Start of Source excerpt

Setting up the environment for Striim Connect

The following steps show an example of setting up the environment for Striim Connect. These steps may vary depending on your source and target.

  1. Setup Kafka Broker. Download Kafka 3.3.2 (or above). Start Zookeeper and a Kafka broker.

  2. Setup Confluent Schema Registry. For example:

    docker run -it --rm --name csr -p 8085:8085 
      -e SCHEMA_REGISTRY_KAFKASTORE_BOOTSTRAP_SERVERS=<kafka_broker_ip>:9092 
      -e SCHEMA_REGISTRY_HOST_NAME=localhost 
      -e SCHEMA_REGISTRY_LISTENERS=http://0.0.0.0:8085 
      -e SCHEMA_REGISTRY_KAFKASTORE_TIMEOUT_MS=5000 confluentinc/cp-schema-registry:latest
  3. Setup Kafka Connect service with the connector plugin. For example:

    docker run -it --rm --name connect -p 8083:8083 
      -e BOOTSTRAP_SERVERS=<kafka_broker_ip>:9092 
      -e GROUP_ID=connect_cluster 
      -e CONFIG_STORAGE_TOPIC=connect_configs 
      -e OFFSET_STORAGE_TOPIC=connect_offsets 
      -e STATUS_STORAGE_TOPIC=connect_status quay.io/yugabyte/debezium-connector:latest
  4. Set up the database instance. For example:

    docker run -d -p 7000:7000 -p 7100:7100 -p 9000:9000 -p 9100:9100 -p 15433:15433 
      -p 5433:5433 -p 9042:9042 --name yugabyte yugabytedb/yugabyte:latest bin/yugabyted
      start --daemon=false
  5. In docker perform the following steps:

    1. Check the host and port of the instance.

End of Source excerpt

• Requirement A
Revise the stretch of the Striim Connect setup text from "docker run -it --rm --name connect" through "of the instance.", replacing "connect_cluster" with "striim_cluster".
• Requirement B
In the Striim Connect setup text, which Kafka version should be downloaded?
The data that follows has no connection to the Striim Connect setup text.

Start of Dataset excerpt

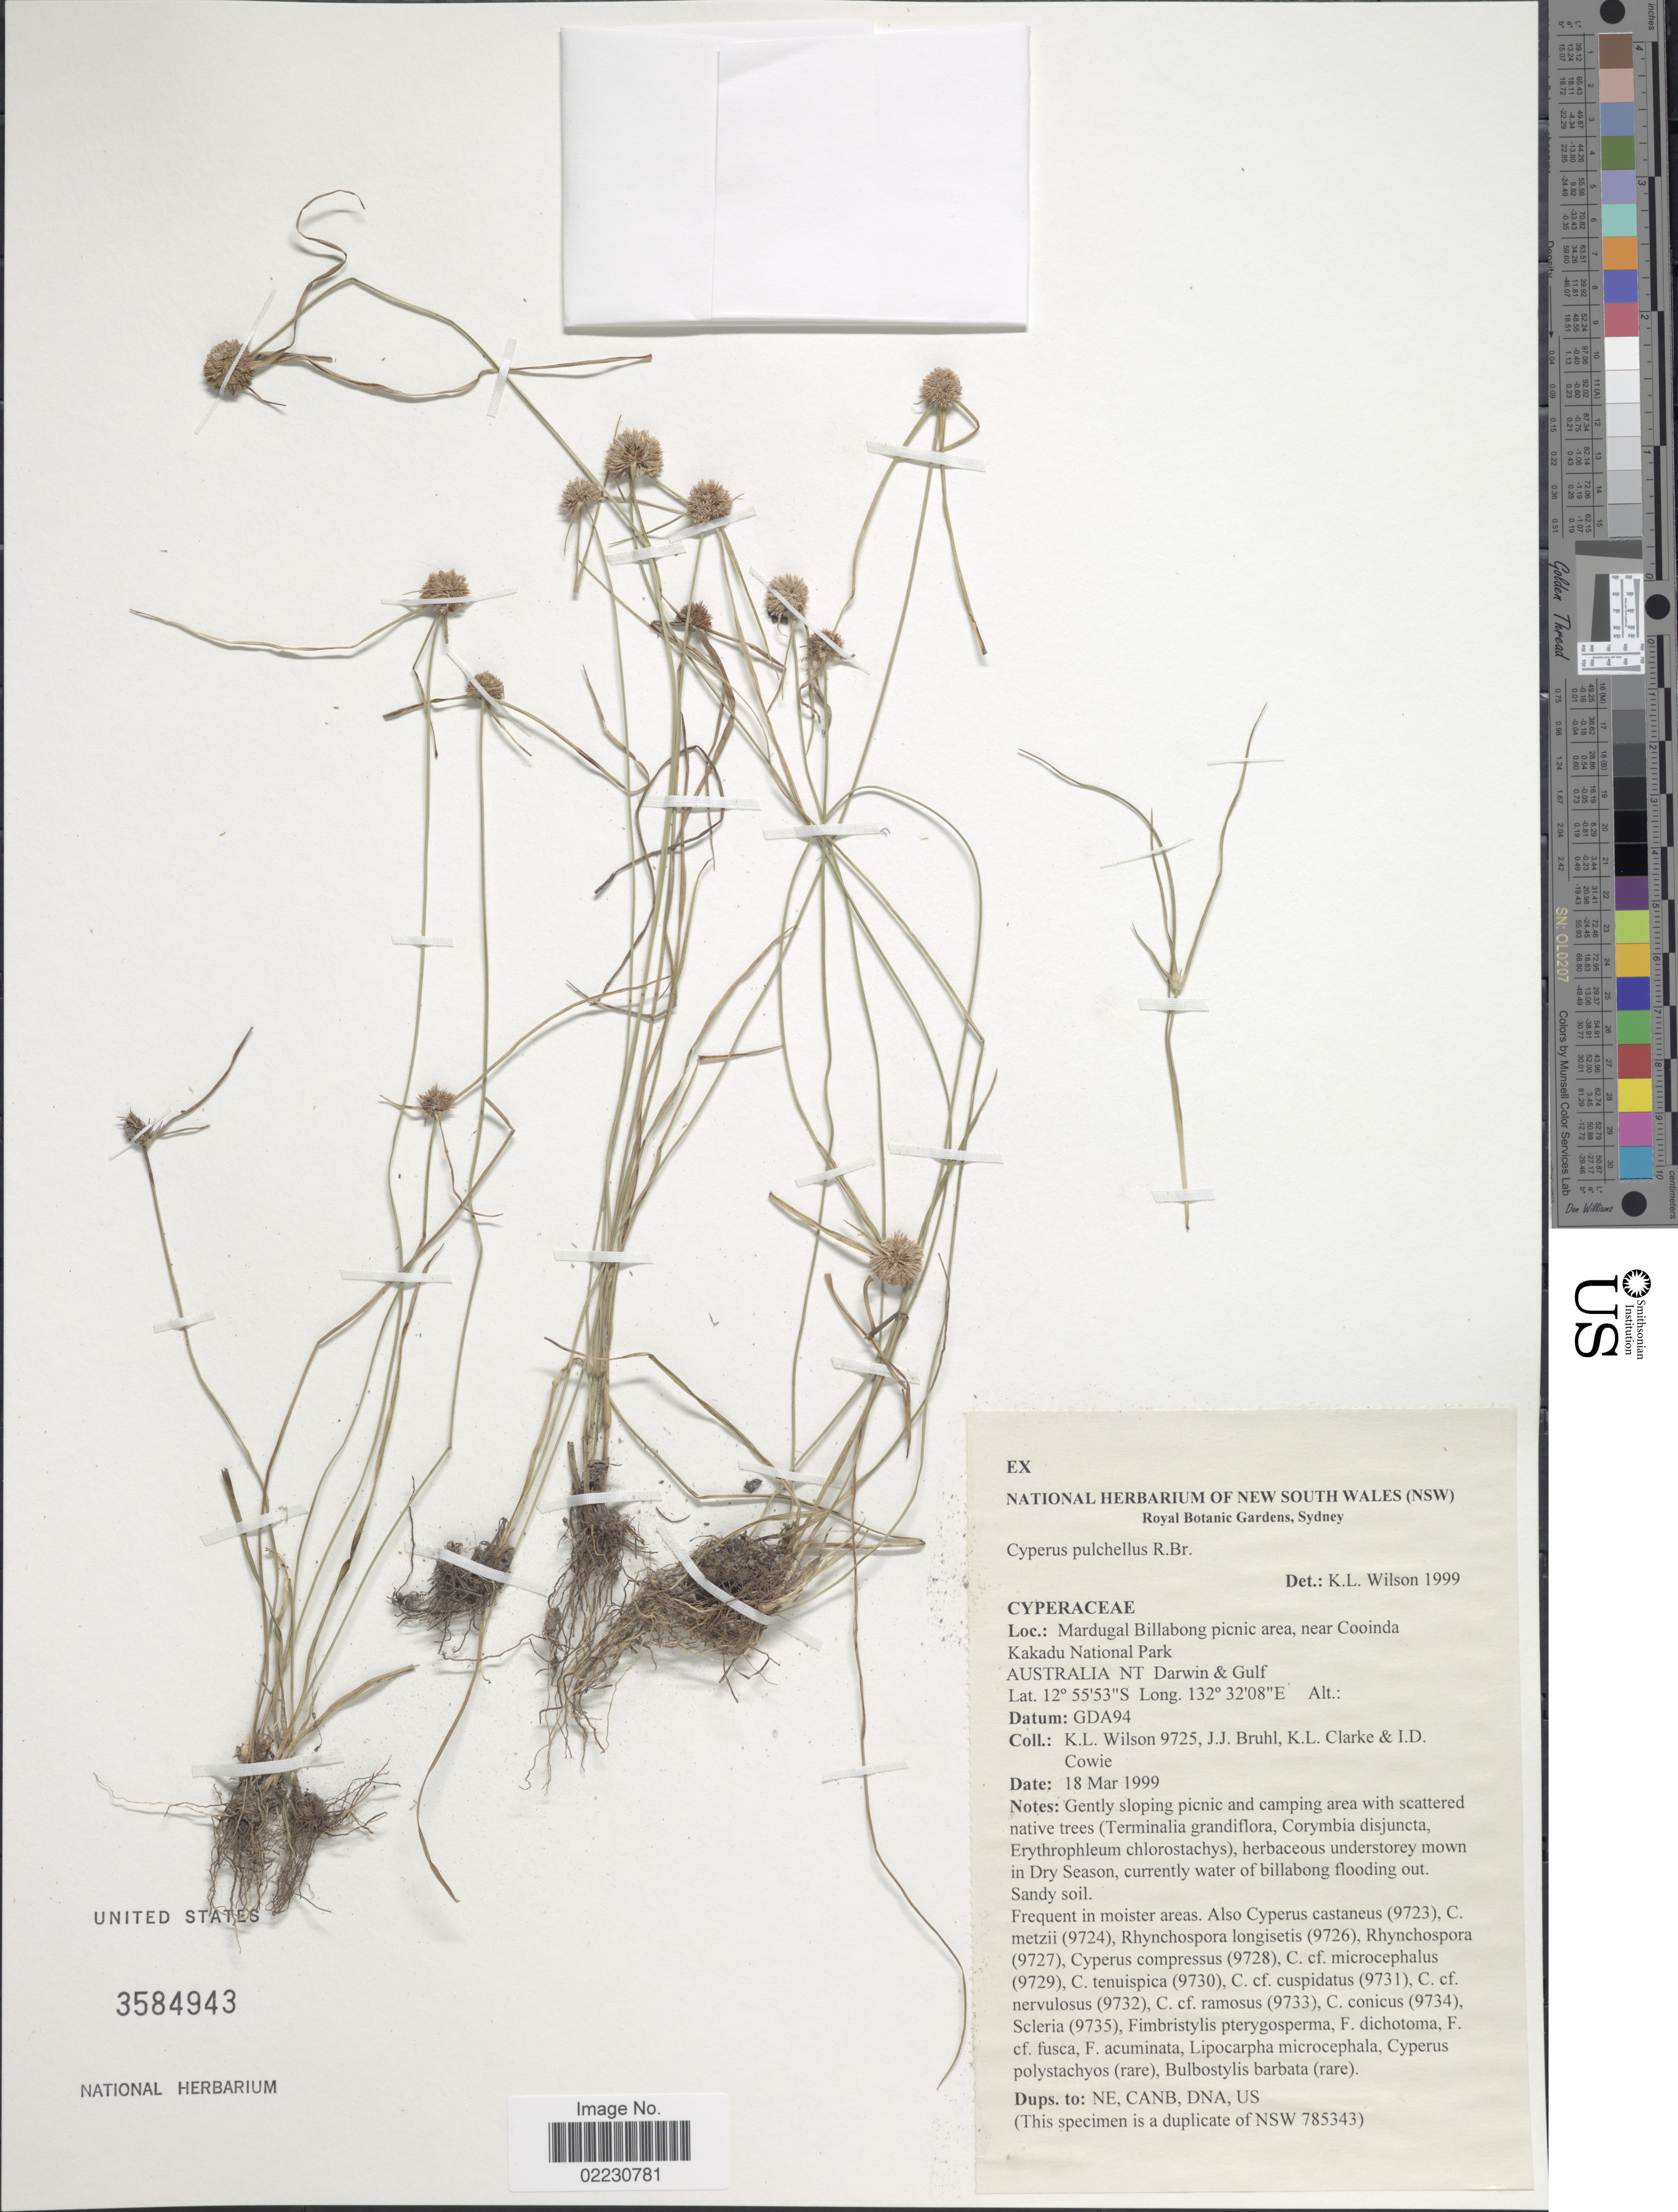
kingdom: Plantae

End of Dataset excerpt

• Exercise answer A
docker run -it --rm --name connect -p 8083:8083 
      -e BOOTSTRAP_SERVERS=<kafka_broker_ip>:9092 
      -e GROUP_ID=striim_cluster 
      -e CONFIG_STORAGE_TOPIC=connect_configs 
      -e OFFSET_STORAGE_TOPIC=connect_offsets 
      -e STATUS_STORAGE_TOPIC=connect_status quay.io/yugabyte/debezium-connector:latest
  4. Set up the database instance. For example:

    docker run -d -p 7000:7000 -p 7100:7100 -p 9000:9000 -p 9100:9100 -p 15433:15433 
      -p 5433:5433 -p 9042:9042 --name yugabyte yugabytedb/yugabyte:latest bin/yugabyted
      start --daemon=false
  5. In docker perform the following steps:

    1. Check the host and port of the instance.

• Exercise answer B
Kafka 3.3.2 or above.